Data allows us to paint a picture of the problem domain being analyzed. Relevant data will lie within this domain. Completeness is the percentage of the relevant domain that the data covers.
- Dimensional Coverage: The first facet of data completeness is the set of dimensions being gathered as data. For discrete problems in well understood environments, the relevant dimensions may be easy to identify. However, for highly complex problems like human health, completeness may be more of an ideal to strive for as opposed to a concrete milestone. For example, if we were studying the cardiac health of people over 50, we may have collected EKG readings and information about cholesterol levels and blood pressure. These dimensions are relevant data, but incomplete. To cover the full domain of the problem we would need to know about smoking habits, diet, exercise, genetic factors, and family history. Given the complexity of the human body, that list may go on to encompass countless other factors. At some point, data may seem less relevant and more peripheral.
While it would be ideal to be able to gather every piece of information about a problem, this is seldom possible. In terms of limiting the scope of the data being gathered, sometimes we just have to draw a line in the sand at a point that seems reasonable. Otherwise, the onus of data collection will become crippling. As always, one must balance the cost of data collection with the potential value it may yield. And, keep in mind that some dimensions initially identified as relevant may not be, and vice-versa.
For example, in the cardiac study above, it would be completely reasonable to ignore some seemingly unrelated pieces of data like, let’s say, the shape of the patients’ ears. That’s probably peripheral, irrelevant data. Except that it’s not. By ignoring that metric, we would miss out on being able to observe Frank’s Sign, a diagonal crease in the ear lobe that’s indicative of capillary breakdown throughout the body. But, there’s no way we could have known that prior to the discovery of that relationship! Since it can be very difficult to discern if data is relevant or not, metric completeness is often better thought of as an ideal.

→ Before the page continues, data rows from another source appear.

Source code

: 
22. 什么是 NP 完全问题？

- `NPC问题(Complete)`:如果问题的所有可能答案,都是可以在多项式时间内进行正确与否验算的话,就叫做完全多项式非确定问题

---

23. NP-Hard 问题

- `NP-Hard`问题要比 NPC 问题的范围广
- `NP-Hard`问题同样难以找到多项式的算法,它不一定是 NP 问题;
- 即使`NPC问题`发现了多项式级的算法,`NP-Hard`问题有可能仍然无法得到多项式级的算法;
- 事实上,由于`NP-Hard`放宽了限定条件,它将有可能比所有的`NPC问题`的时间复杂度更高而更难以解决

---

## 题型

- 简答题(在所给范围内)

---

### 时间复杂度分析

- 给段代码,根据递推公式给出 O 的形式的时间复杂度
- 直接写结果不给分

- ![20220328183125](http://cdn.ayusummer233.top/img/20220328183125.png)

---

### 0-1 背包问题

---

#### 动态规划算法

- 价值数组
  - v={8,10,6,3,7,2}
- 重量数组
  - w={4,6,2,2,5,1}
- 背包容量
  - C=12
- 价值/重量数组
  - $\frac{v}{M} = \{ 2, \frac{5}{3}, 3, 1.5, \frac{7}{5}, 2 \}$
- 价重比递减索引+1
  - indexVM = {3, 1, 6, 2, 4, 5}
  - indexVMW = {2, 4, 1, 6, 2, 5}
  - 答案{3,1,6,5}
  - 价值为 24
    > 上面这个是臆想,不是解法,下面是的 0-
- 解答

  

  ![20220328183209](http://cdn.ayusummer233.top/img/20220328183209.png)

- Representativeness: Now that a set of relevant dimensions has been identified, it’s important that the population from which these metrics are gathered is representative of the entire domain. If data is not representative, then any analyses conducted on it will not be generalizable to the actual population. This has recently been uncovered to be a massive, persistent issue in clinical trials, where it has been noted that despite the high ethnic diversity of America’s population, the ethnic diversity of clinical trial participants is comparatively very low. As such, the data gathered in these trials is not representative of the actual population, and generalizing the outcomes to the actual population leads to mis-informed medical actions being taken with potentially harmful outcomes.
Taking the time to adjust data pipelines and enhance data quality may be difficult, but it’s a prerequisite for enabling meaningful higher level analysis. Together, usability, relevance, and completeness make for good data that will serve as the lifeblood of your AI/ML initiatives.